**What the task asks**
Your copy should hold only the lines from the one containing "của bộ môn võ Taekwondo." through the final line of the entries, exactly as written, with no pictures.

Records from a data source
○ ○ ○

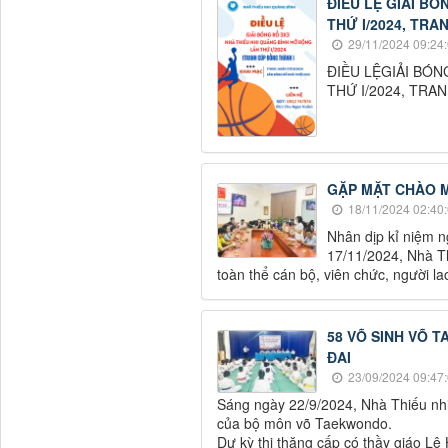
ĐIỀU LỆ GIẢI BÓ
THỨ I/2024, TR
29/11/2024 09:24
ĐIỀU LỆGIẢI BÓN
THỨ I/2024, TR
GẶP MẶT CHÀO M
18/11/2024 02:40
Nhân dịp kỉ niệm n
17/11/2024, Nhà T
toàn thể cán bộ, viên chức, người la
58 VÕ SINH VÕ 
ĐAI
23/09/2024 09:47
Sáng ngày 22/9/2024, Nhà Thiếu nhi 
của bộ môn võ Taekwondo.
Dự kỳ thi thăng cấp có thầy giáo L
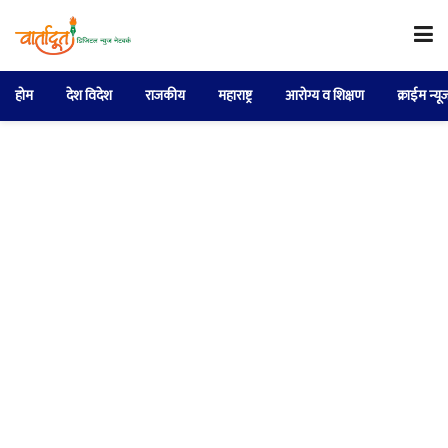
होम
देश विदेश
राजकीय
महाराष्ट्र
आरोग्य व शिक्षण
क्राईम न्यू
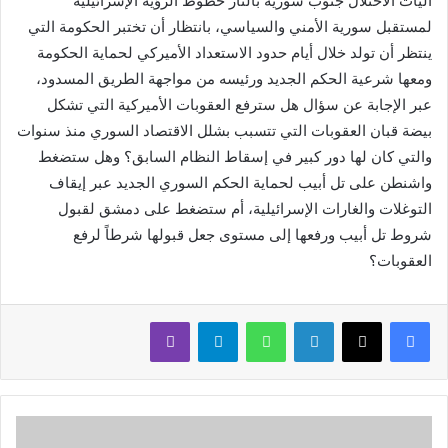
آليات الاحتلال جنوب سورية بالنار خطوط الرؤية الإسرائيلية
لمستقبل سورية الأمني والسياسي، بانتظار أن تختبر الحكومة التي
ينتظر أن تولد خلال أيام حدود الاستعداد الأميركي لحماية الحكومة
ومعها شرعية الحكم الجديد ورئيسه من مواجهة الطريق المسدود،
عبر الإجابة عن سؤال هل سترفع العقوبات الأميركية التي تشكل
بيضة قبان العقوبات التي تتسبب بشلل الاقتصاد السوري منذ سنوات
والتي كان لها دور كبير في إسقاط النظام السابق؟ وهل ستضغط
واشنطن على تل أبيب لحماية الحكم السوري الجديد عبر إيقاف
التوغلات والغارات الإسرائيلية، أم ستضغط على دمشق لقبول
شروط تل أبيب ورفعها إلى مستوى جعل قبولها شرطاً لرفع
العقوبات؟
لينكدإن
واتساب
تيلقرام
ڤايبر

○ ○ ○

**Written solution**
của bộ môn võ Taekwondo.
Dự kỳ thi thăng cấp có thầy giáo L
होम
देश विदेश
राजकीय
महाराष्ट्र
आरोग्य व शिक्षण
क्राईम न्यू
آليات الاحتلال جنوب سورية بالنار خطوط الرؤية الإسرائيلية
لمستقبل سورية الأمني والسياسي، بانتظار أن تختبر الحكومة التي
ينتظر أن تولد خلال أيام حدود الاستعداد الأميركي لحماية الحكومة
ومعها شرعية الحكم الجديد ورئيسه من مواجهة الطريق المسدود،
عبر الإجابة عن سؤال هل سترفع العقوبات الأميركية التي تشكل
بيضة قبان العقوبات التي تتسبب بشلل الاقتصاد السوري منذ سنوات
والتي كان لها دور كبير في إسقاط النظام السابق؟ وهل ستضغط
واشنطن على تل أبيب لحماية الحكم السوري الجديد عبر إيقاف
التوغلات والغارات الإسرائيلية، أم ستضغط على دمشق لقبول
شروط تل أبيب ورفعها إلى مستوى جعل قبولها شرطاً لرفع
العقوبات؟
لينكدإن
واتساب
تيلقرام
ڤايبر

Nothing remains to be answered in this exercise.